Behavioral change is the core of change management. In behavioral change, we ask several questions:
- How do I communicate change
- How do I convince people this change is important to them?
- How do I get people to embrace change?
So if we look at implementing an HRO contract, there are both types of change going on. Many processes and systems will need to have systems training applied to them. HR practitioners will need training on how to use systems, and so will employees and managers need to learn how to process transactions on self service. These are transactional changes that must be learned for behavioral changes to even be possible.
Within this same implementation, how do we get the field HR generalists to apply a different set of skills, increase the adoption of self service among managers and employees, and make HR practitioners act less tactically? These are the behavioral changes that drive success. Transactional learning is nothing if real behaviors are not modified.
Let’s go back to the Mercer article from last week for some insight into change management:
A striking number of participants reported that they were caught up in major change initiatives. The overwhelming majority – there were perhaps only four or five exceptions out of 65 guests – said they had just completed a major restructuring of their company and its HR operations or, more frequently, were continuing to pursue such efforts.

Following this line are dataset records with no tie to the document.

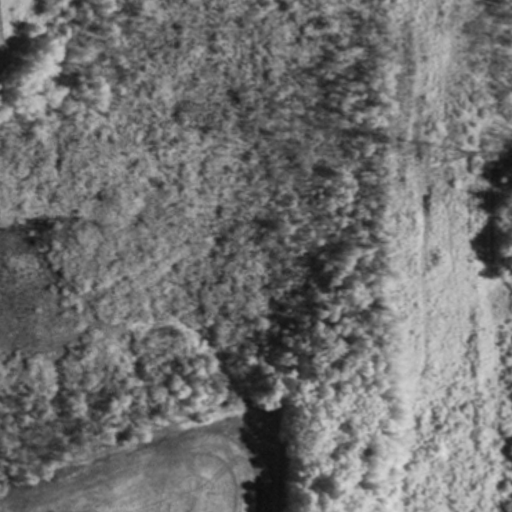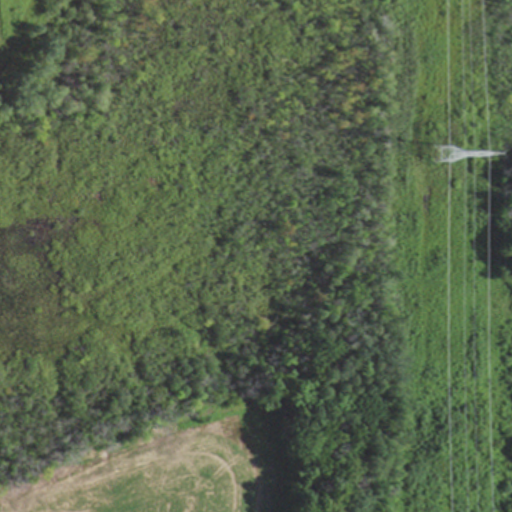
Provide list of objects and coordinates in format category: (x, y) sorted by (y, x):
power tower: (444, 153)
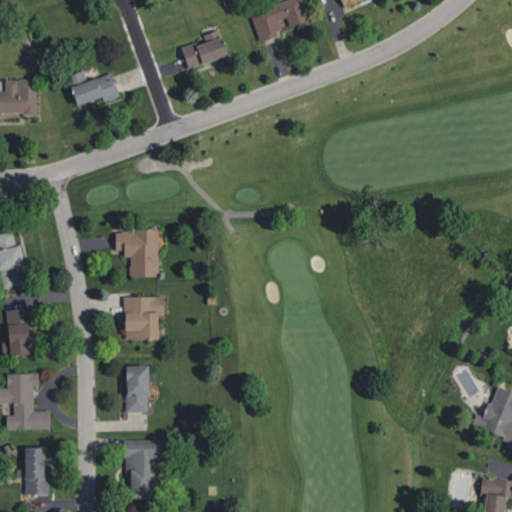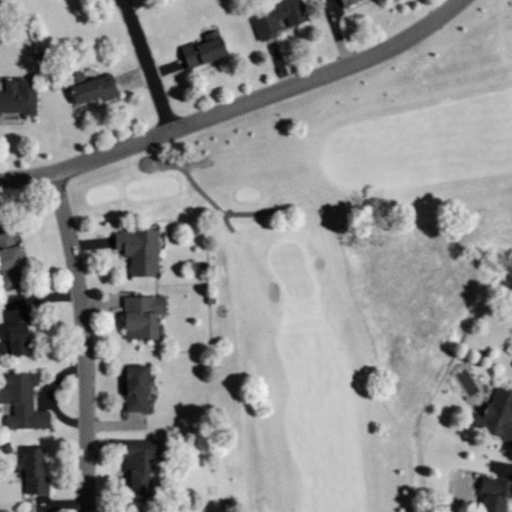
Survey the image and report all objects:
building: (343, 1)
building: (345, 2)
building: (273, 15)
building: (274, 17)
building: (200, 45)
building: (200, 49)
road: (147, 65)
building: (90, 85)
building: (91, 85)
building: (18, 95)
building: (19, 96)
road: (237, 106)
road: (195, 163)
road: (209, 200)
road: (227, 219)
building: (139, 248)
park: (245, 248)
building: (139, 249)
building: (9, 260)
building: (10, 260)
building: (142, 314)
building: (142, 315)
building: (17, 329)
building: (17, 331)
road: (83, 340)
building: (136, 386)
building: (136, 387)
building: (22, 400)
building: (23, 401)
building: (497, 414)
building: (500, 414)
building: (138, 465)
building: (138, 465)
building: (34, 470)
building: (35, 471)
building: (495, 493)
building: (495, 493)
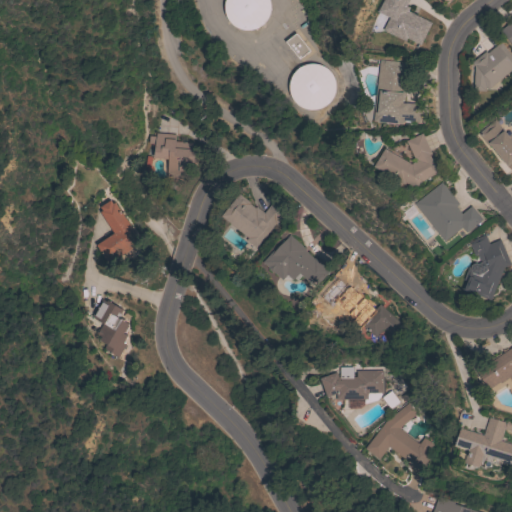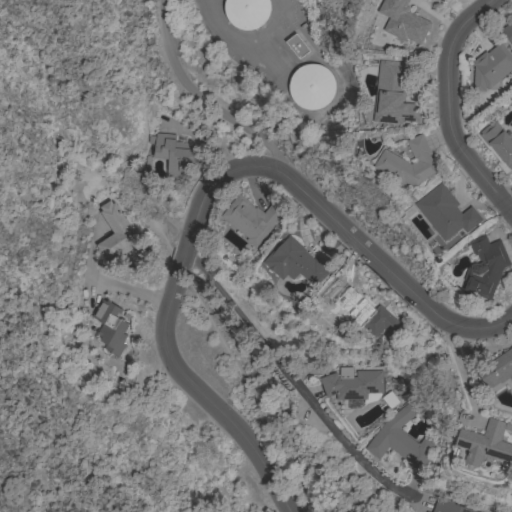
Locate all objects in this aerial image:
building: (247, 13)
building: (403, 21)
building: (509, 23)
building: (508, 31)
building: (296, 46)
building: (491, 67)
building: (488, 70)
building: (311, 86)
building: (394, 94)
building: (498, 141)
building: (498, 149)
building: (174, 153)
building: (409, 163)
building: (402, 164)
road: (508, 197)
building: (446, 212)
building: (442, 214)
building: (252, 218)
building: (116, 234)
road: (354, 241)
building: (289, 262)
building: (294, 262)
building: (485, 267)
building: (482, 268)
road: (106, 287)
building: (362, 310)
building: (110, 327)
building: (497, 369)
road: (459, 371)
road: (290, 378)
building: (358, 386)
building: (344, 387)
building: (399, 440)
building: (390, 441)
building: (486, 442)
building: (483, 444)
building: (447, 506)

This has led some to conclude that change management is the principal function of HR today and tomorrow. “HR is really about how organizations can manage change.” Others put the proposition more aggressively, noting that this isn’t work for the fainthearted: “HR must be able to lead and manage change. They must be willing to walk the talk; they must be willing to blow everything up and change it. They must be able to change systems and to challenge the way the company does things.”
While at least one participant decried the lack of a standard definition for “change management,” certain imperatives came up repeatedly:
- Communicating why change is necessary.
- Adjusting reward systems accordingly, and using them as part of the educational effort.
- Doing away with old structures.
- Changing the corporate culture to support the new.
- Championing innovation.
November 1, 2005. “Tempered by Fire: Where HR Is. Where It Needs to Go.” Harvard Business School Publishing.